Let's define a helper function to convert the TimeCreate attribute field string types into a date type.
def calls_with_datetime():
from datetime import datetime as dt
# Load the big data file share layer into a DataFrame
from pyspark.sql import functions as F
df = layers[0]
out = df.withColumn('datetime', F.unix_timestamp('TimeCreate', 'MM/dd/yyyy hh:mm:ss a').cast('timestamp'))
out.write.format("webgis").save("calls_with_datetime" + str(dt.now().microsecond))
run_python_script(code=calls_with_datetime, layers=[calls])
calls_with_datetime = gis.content.search('calls_with_datetime')[0]
calls_with_datetime
calls_with_datetime_lyr = calls_with_datetime.layers[0]
We will now split the date field into year, month and hour for studying temporal trends.
def call_with_added_date_time_cols():
from datetime import datetime as dt
# Load the big data file share layer into a DataFrame
from pyspark.sql.functions import year, month, hour
df = layers[0]
df = df.withColumn('year', year(df['datetime']))
df = df.withColumn('month', month(df['datetime']))
out = df.withColumn('hour', hour(df['datetime']))
out.write.format("webgis").save("call_with_added_date_time_cols" + str(dt.now().microsecond))
run_python_script(code=call_with_added_date_time_cols, layers=[calls_with_datetime_lyr])
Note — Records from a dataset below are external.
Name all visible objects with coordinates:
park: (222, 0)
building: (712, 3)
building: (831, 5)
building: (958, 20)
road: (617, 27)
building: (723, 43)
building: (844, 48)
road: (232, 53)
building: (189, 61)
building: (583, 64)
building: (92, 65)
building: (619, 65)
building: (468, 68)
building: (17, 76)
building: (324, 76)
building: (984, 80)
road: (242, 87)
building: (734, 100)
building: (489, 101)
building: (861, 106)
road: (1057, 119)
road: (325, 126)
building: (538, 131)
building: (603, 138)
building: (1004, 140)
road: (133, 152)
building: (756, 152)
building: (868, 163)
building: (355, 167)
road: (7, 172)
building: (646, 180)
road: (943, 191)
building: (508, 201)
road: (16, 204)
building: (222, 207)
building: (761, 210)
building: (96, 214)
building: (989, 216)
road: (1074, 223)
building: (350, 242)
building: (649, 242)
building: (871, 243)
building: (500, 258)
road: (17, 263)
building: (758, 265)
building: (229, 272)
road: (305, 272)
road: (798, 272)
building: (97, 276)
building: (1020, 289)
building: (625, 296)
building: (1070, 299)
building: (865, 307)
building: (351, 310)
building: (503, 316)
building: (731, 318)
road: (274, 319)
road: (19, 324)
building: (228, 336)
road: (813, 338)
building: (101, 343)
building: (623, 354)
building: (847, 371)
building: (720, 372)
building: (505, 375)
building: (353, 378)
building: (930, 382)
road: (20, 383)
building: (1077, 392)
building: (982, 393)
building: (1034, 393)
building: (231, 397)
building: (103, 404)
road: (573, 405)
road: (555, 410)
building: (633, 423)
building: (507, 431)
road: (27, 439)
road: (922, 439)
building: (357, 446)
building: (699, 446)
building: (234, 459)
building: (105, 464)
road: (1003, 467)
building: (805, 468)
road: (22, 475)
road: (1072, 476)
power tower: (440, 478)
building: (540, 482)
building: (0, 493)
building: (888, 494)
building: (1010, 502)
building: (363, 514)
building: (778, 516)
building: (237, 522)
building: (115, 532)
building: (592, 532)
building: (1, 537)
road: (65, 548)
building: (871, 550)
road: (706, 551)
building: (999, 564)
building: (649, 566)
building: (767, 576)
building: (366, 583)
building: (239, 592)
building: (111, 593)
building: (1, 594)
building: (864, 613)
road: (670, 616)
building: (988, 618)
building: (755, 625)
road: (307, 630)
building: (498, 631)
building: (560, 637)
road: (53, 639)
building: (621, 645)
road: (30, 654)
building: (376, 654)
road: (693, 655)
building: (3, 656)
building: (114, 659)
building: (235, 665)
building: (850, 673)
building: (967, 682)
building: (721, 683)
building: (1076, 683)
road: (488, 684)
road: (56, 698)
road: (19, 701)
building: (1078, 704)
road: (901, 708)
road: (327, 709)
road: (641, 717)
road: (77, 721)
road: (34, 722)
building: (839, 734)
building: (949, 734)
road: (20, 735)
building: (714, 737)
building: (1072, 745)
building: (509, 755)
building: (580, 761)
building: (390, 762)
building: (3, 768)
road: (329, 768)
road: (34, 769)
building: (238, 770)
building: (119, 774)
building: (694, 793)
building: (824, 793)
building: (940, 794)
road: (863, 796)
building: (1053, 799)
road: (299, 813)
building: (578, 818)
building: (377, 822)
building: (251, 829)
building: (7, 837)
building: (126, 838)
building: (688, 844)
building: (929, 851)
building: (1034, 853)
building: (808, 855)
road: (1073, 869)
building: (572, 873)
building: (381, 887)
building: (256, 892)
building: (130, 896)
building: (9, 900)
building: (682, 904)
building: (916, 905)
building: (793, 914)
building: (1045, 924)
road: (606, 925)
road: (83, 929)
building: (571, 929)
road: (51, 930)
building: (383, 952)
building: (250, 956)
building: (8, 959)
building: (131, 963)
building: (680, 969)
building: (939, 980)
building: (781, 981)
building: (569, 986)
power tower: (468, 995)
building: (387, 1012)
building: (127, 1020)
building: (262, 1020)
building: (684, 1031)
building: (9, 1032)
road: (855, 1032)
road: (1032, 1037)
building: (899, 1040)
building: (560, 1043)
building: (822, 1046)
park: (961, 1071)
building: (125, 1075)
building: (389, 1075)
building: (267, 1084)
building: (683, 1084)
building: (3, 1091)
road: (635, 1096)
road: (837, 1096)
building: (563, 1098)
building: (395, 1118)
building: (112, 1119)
date_time_added_item = gis.content.search('call_with_added_date_time_cols')
date_time_added_item[0]
date_time_added_lyr = date_time_added_item[0].layers[0]
def grp_calls_by_month():
from datetime import datetime as dt
# Load the big data file share layer into a DataFrame
df = layers[0]
out = df.groupBy('month').count()
out.write.format("webgis").save("grp_calls_by_month" + str(dt.now().microsecond))
run_python_script(code=grp_calls_by_month, layers=[date_time_added_lyr])
month = gis.content.search('grp_calls_by_month')[0]
grp_month = month.tables[0]
df_month = grp_month.query().sdf
df_month
df_month.dropna().sort_values(by='month').plot(x='month', y='count', kind='bar')
It shows that calls are most frequent in the earlier months of the year.
def grp_calls_by_hour():
from datetime import datetime as dt
# Load the big data file share layer into a DataFrame
df = layers[0]
out = df.groupBy('hour').count()
out.write.format("webgis").save("grp_calls_by_hour" + str(dt.now().microsecond))
run_python_script(code=grp_calls_by_hour, layers=[date_time_added_lyr])
hour = gis.content.search('grp_calls_by_hour')[0]
grp_hour = hour.tables[0]
df_hour = grp_hour.query().sdf
df_hour.dropna().sort_values(by='hour').plot(x='hour', y='count', kind='bar')
The chart above shows frequency of calls per hour of the day. We can see that there is a high frequency of calls during 4-5 p.m
Conclusion¶
We have shown spatial patterns in distribuition of emergency calls and the need of including temporal trends in the analysis. There is an obvious variation in the monthly, weekly, daily and even hourly distribution of service calls and this should be accounted for in further analysis or allocation of resources.